For potentiation, the learning rate value λ is 0.3, and the window τ is 20 ms. For depression, the learning rate value λ is 0.3105 and the window τ is 10 ms.

2.6 Evolution of Oscillatory Nodes

The neural architecture for generating oscillations used in this paper is pyramidal inter-neuronal gamma (PING).

Whilst the general PING architecture is well understood, the specific details required for both particular oscillatory frequencies and neuron model varies and involves a large space of parameter values within the general PING framework. In order to obtain these values we used a genetic algorithm. In the present work, all neural populations used an excitatory layer of 200 neurons and an inhibitory layer of 50 neurons. The excitatory layer drives the entire network and so is the only one to receive external input. The networks were wired up with connections between excitatory neurons, between inhibitory neurons, from excitatory to inhibitory neurons, and from inhibitory to excitatory neurons.

The parameters that were evolved were the length in milliseconds of the external stimulus presentation, the synaptic weights and delays, as well as the number of synaptic connections between source and target neurons in each pathway. The amount of time trained for was also an evolved parameter for networks that learnt. Two types of PING architecture networks were investigated. The first learnt a stimulus and then after learning would only oscillate to the learnt stimulus. The second did not use learning and so would oscillate to any input stimuli.

2.7 Synchronisation Metric

We only calculated synchrony amongst the excitatory neuron layers. The spikes of each neuron in each excitatory layer were binned over time, and then a Gaussian smoothing filter was passed over the binned data to produce a continuous time varying signal. Following this, we performed a Hilbert transform on the mean-centred filtered signal in order to identify its phase.

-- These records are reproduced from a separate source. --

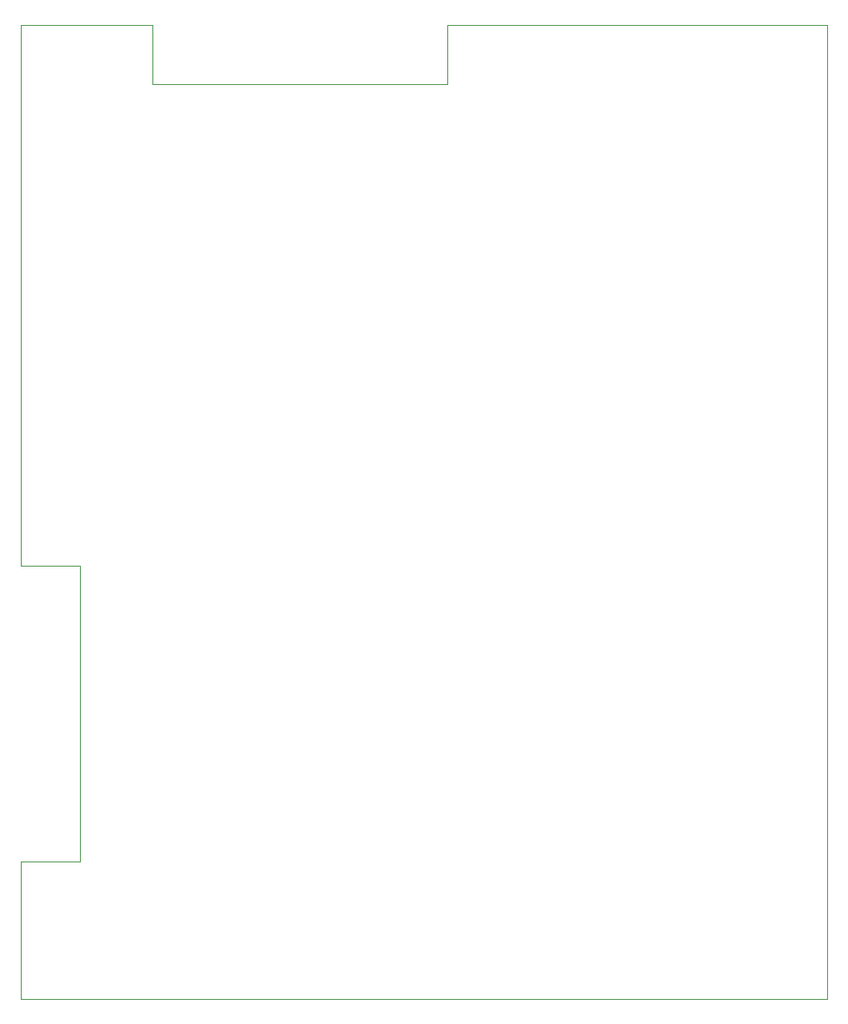
<source format=gbr>
%TF.GenerationSoftware,KiCad,Pcbnew,9.0.6*%
%TF.CreationDate,2026-02-04T05:23:13+09:00*%
%TF.ProjectId,zudo-pd,7a75646f-2d70-4642-9e6b-696361645f70,rev?*%
%TF.SameCoordinates,Original*%
%TF.FileFunction,Profile,NP*%
%FSLAX46Y46*%
G04 Gerber Fmt 4.6, Leading zero omitted, Abs format (unit mm)*
G04 Created by KiCad (PCBNEW 9.0.6) date 2026-02-04 05:23:13*
%MOMM*%
%LPD*%
G01*
G04 APERTURE LIST*
%TA.AperFunction,Profile*%
%ADD10C,0.100000*%
%TD*%
G04 APERTURE END LIST*
D10*
X7400000Y-6000000D02*
X37400000Y-6000000D01*
X37400000Y0D01*
X76000000Y0D01*
X76000000Y-99000000D01*
X-6000000Y-99000000D01*
X-6000000Y-85000000D01*
X0Y-85000000D01*
X0Y-55000000D01*
X-6000000Y-55000000D01*
X-6000000Y0D01*
X7400000Y0D01*
X7400000Y-6000000D01*
M02*

</source>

The synchrony at time t was then calculated as follows:

$\varphi =\frac{1}{t_{\max }}{\displaystyle \sum_t^{t_{\max }}\left|\frac{1}{N}{\displaystyle \sum_j^N{\mathrm{e}}^{\theta }{{{}^j}^{(t)}}^i}\right|}$

where θ _j(t) is the phase at time t of oscillatory population j. i is the square root of −1. N is the number of oscillators, and t _maxis the length of time of the simulation.

3 Results

3.1 Neuron Model and the Learning of Oscillation

Our first investigation explored how the neuron model affects the ability of a cluster of neurons to learn to oscillate. In order to explore this we evolved neural learning PING oscillators to oscillate at 30 Hz for QIF, IZ and HH neuron models. Figure 1 shows a raster plot of the firings of the excitatory layer from the evolved QIF solution when it has been presented with a learnt stimulus after training. In accord with the finding of Hosaka et al. [2], the network fires regularly at the stimulus presentation, and has narrow and pronounced periodic bands. These thin bands appear approximately every 33 ms giving the 30 Hz oscillation desired.